How to export your FIT files
In Garmin Connect, open any activity, click the gear icon, and select "Export Original." This downloads the .fit file. You can also find FIT files on your device — connect via USB and look in the Garmin/Activity folder.
Frequently Asked Questions
Can I analyze FIT files from a Wahoo ELEMNT or Zwift?
Yes. Wahoo ELEMNT computers and RIVAL watches record in FIT and you can copy the files over USB from the device's internal storage. Zwift saves FIT files locally on your computer in the Documents/Zwift/Activities folder. Both work with this analyzer exactly like a Garmin FIT file.
Why does my FIT file show no GPS data?
Some activities are intentionally GPS-free — treadmill runs, indoor cycling on a trainer, and strength workouts recorded with a chest strap alone will have no position data. The FIT file is still valid and will contain all available sensor data; the elevation chart and map view will simply be empty.

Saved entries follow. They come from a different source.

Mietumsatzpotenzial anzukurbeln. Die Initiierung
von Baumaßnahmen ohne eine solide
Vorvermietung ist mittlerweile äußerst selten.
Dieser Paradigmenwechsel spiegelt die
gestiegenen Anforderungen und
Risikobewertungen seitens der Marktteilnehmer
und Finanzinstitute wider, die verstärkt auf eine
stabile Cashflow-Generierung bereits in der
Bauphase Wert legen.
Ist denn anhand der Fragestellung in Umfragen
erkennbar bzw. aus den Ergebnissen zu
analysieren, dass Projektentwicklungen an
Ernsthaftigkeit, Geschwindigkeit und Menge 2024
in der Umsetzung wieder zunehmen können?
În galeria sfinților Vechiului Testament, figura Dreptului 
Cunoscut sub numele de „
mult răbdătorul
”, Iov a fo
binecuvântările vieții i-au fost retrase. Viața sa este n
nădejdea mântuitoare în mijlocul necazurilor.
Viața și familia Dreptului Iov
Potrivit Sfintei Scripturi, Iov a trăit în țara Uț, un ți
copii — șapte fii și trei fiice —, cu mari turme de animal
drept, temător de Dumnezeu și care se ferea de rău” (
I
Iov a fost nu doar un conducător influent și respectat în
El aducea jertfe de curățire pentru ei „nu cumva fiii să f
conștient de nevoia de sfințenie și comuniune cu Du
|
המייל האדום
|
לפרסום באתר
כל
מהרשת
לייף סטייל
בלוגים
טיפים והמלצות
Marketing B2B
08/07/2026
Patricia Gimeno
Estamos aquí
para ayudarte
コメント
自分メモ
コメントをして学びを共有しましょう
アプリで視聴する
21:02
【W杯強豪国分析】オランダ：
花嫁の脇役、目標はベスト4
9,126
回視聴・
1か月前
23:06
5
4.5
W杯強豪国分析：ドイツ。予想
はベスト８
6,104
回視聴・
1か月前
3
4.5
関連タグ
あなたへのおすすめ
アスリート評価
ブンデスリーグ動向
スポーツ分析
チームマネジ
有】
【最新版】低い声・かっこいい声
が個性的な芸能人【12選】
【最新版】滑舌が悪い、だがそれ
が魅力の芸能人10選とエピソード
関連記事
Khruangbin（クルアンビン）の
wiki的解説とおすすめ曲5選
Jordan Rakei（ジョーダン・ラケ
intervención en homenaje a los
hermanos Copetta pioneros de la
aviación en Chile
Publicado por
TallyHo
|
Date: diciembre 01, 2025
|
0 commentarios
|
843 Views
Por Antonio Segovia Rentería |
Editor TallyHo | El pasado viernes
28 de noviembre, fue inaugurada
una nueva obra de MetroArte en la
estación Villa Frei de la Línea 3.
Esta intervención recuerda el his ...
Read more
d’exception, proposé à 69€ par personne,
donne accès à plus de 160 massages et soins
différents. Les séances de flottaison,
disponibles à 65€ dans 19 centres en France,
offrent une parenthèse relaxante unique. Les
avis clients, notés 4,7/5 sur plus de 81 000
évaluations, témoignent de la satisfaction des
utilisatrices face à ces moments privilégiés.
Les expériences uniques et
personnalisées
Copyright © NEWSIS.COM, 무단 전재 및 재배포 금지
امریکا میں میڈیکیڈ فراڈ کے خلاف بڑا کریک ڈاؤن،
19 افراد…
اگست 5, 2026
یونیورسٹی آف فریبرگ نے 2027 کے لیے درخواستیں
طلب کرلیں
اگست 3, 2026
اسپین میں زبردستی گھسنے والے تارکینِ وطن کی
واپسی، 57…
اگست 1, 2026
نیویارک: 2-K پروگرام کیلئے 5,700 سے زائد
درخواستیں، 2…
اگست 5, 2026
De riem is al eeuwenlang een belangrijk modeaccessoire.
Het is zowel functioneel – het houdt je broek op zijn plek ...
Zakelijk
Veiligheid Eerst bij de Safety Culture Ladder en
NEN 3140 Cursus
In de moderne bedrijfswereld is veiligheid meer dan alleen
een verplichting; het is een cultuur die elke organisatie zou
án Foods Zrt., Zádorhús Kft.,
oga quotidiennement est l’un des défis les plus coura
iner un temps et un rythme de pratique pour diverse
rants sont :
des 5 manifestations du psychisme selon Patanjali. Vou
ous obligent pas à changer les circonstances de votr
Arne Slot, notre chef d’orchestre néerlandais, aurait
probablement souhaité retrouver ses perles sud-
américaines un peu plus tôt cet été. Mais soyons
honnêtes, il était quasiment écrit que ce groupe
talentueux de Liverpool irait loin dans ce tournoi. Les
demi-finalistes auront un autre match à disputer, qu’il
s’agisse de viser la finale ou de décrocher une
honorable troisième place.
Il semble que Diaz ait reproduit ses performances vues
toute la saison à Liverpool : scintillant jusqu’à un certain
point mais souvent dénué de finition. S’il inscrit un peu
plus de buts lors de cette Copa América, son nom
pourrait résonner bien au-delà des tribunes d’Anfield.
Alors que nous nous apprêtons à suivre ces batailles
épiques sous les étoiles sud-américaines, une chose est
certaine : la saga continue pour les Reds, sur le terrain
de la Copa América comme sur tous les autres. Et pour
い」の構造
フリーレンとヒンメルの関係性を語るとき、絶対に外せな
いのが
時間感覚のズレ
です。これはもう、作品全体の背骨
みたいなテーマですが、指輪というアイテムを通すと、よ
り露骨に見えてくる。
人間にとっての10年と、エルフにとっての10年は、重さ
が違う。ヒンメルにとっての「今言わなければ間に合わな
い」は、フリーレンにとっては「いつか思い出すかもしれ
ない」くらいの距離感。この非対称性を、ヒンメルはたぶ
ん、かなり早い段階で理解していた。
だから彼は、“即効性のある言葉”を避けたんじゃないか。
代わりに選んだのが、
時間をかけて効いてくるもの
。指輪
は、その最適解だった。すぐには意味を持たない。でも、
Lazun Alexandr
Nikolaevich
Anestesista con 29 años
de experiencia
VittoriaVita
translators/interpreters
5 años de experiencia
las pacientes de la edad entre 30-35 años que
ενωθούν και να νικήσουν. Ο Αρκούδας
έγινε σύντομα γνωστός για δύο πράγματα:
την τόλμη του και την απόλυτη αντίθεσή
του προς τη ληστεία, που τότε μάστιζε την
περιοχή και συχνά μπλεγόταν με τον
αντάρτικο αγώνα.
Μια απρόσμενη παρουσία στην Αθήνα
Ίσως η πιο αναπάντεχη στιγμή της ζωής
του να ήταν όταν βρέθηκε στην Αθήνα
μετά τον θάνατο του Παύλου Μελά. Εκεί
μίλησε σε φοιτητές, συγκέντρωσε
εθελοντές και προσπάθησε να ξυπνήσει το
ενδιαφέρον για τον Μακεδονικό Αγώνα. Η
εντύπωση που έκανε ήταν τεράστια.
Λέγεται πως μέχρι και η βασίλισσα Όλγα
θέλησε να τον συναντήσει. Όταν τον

Is my data stored or sent anywhere?
No. The FIT file is read directly by your browser and all parsing happens in local memory. Nothing is uploaded to a server. You can disconnect from the internet and the analyzer will still work. Once you close the browser tab, the file data is discarded.
What is the maximum file size?
The analyzer accepts FIT files up to 50 MB. A typical one-hour run produces a FIT file of roughly 500 KB to 2 MB depending on how many sensors were active. Ultra-distance activities recorded over many hours will be larger but almost always stay well under the 50 MB limit. Multisport FIT files from triathlon events can be bigger than single-sport files because they contain multiple session and lap blocks.